When I was in Kuwait there was a big job site, a $2.6 million construction project. It was a massive place, there we’re a ton of Third Country Nationals (euphemism for broke-ass laborers who make a dollar a day, just to send it to their family back home), and they worked extended hours, so we had to have a ton of escorts to secure the area. We we’re there all the time.

For the first several weeks, one of the spots we routinely set up shop was on a large piece of metal that protruded from the ground. It was in a good spot; a back corner of the fence-line, away from the construction, in a good angle to see a lot of what was going on. Day in and day out we sat on this big piece of metal and watched these TCNs do their thing. They moved some bricks, took a siesta, bitched each other out, moved some more bricks, and the cycle continued. Sometimes the boredom got the best of us. We’d dance around if someone had a radio, or we’d kick stuff, or draw in the sand. Whatever the entertainment of the hour may be. Once we played a makeshift game of horseshoes; we threw rocks, instead of horseshoes, at the big piece of metal, instead of a pole. A few times we banged on it with sticks and rebar, to make a little percussion à la the Stomp musical group. It could get pretty brutal just sitting there in the sand for hours on end, day in and day out.

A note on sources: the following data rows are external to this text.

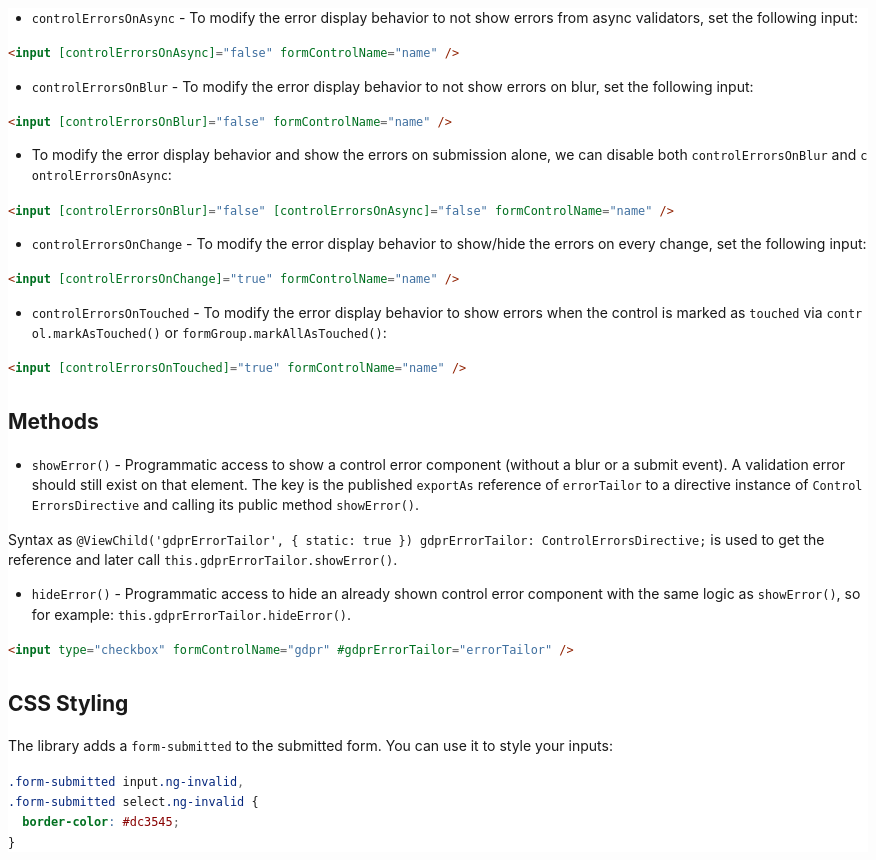 
- `controlErrorsOnAsync` - To modify the error display behavior to not show errors from async validators, set the following input:

```html
<input [controlErrorsOnAsync]="false" formControlName="name" />
```

- `controlErrorsOnBlur` - To modify the error display behavior to not show errors on blur, set the following input:

```html
<input [controlErrorsOnBlur]="false" formControlName="name" />
```

- To modify the error display behavior and show the errors on submission alone, we can disable both `controlErrorsOnBlur` and `controlErrorsOnAsync`:

```html
<input [controlErrorsOnBlur]="false" [controlErrorsOnAsync]="false" formControlName="name" />
```

- `controlErrorsOnChange` - To modify the error display behavior to show/hide the errors on every change, set the following input:

```html
<input [controlErrorsOnChange]="true" formControlName="name" />
```

- `controlErrorsOnTouched` - To modify the error display behavior to show errors when the control is marked as `touched` via `control.markAsTouched()` or `formGroup.markAllAsTouched()`:

```html
<input [controlErrorsOnTouched]="true" formControlName="name" />
```

## Methods

- `showError()` - Programmatic access to show a control error component (without a blur or a submit event). A validation error should still exist on that element. The key is the published `exportAs` reference of `errorTailor` to a directive instance of `ControlErrorsDirective` and calling its public method `showError()`.
  
Syntax as `@ViewChild('gdprErrorTailor', { static: true }) gdprErrorTailor: ControlErrorsDirective;` is used to get the reference and later call `this.gdprErrorTailor.showError()`.

- `hideError()` - Programmatic access to hide an already shown control error component with the same logic as `showError()`, so for example: `this.gdprErrorTailor.hideError()`.

```html
<input type="checkbox" formControlName="gdpr" #gdprErrorTailor="errorTailor" />
```

## CSS Styling

The library adds a `form-submitted` to the submitted form. You can use it to style your inputs:

```css
.form-submitted input.ng-invalid,
.form-submitted select.ng-invalid {
  border-color: #dc3545;
}
```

Time passed, we worked other sites, banged on other pieces of metal, and made up new games with rocks and sand. About two months after we had started working on that particular construction project, one of our guys who had never worked the site before notices the big piece of metal. We saw it and said, “There we go, a nice place to sit.” He saw it and said, “What the hell is that thing?” So he radioed it in. He asked around if anyone knew what the big chunk of metal was, and nobody could answer him. So they followed procedure and sent some Explosives Ordinance Disposal (EOD) guys down to check it out.

Sure enough, the damn thing was a huge fucking bomb that had never gone off. It was just sitting there, ready to blow up. It was still live too; made a humongous explosion when EOD took it out. Needless to say everyone was pretty shocked… Wait, you mean that thing I was beating with a piece of rebar was a bomb? Yup. Like, the kind that blow up? Yeah. You mean that piece of metal that we jumped up and down on all of last week was a bomb? Yup. A real bomb? Yeah, a real bomb.

Son of a bitch. I don’t think any other group of 50-or-so people have ever been so simultaneously relieved to still have their legs as we all were that day. This moral should be pretty easy to figure out: Don’t beat on strange pieces of metal. They might blow you up.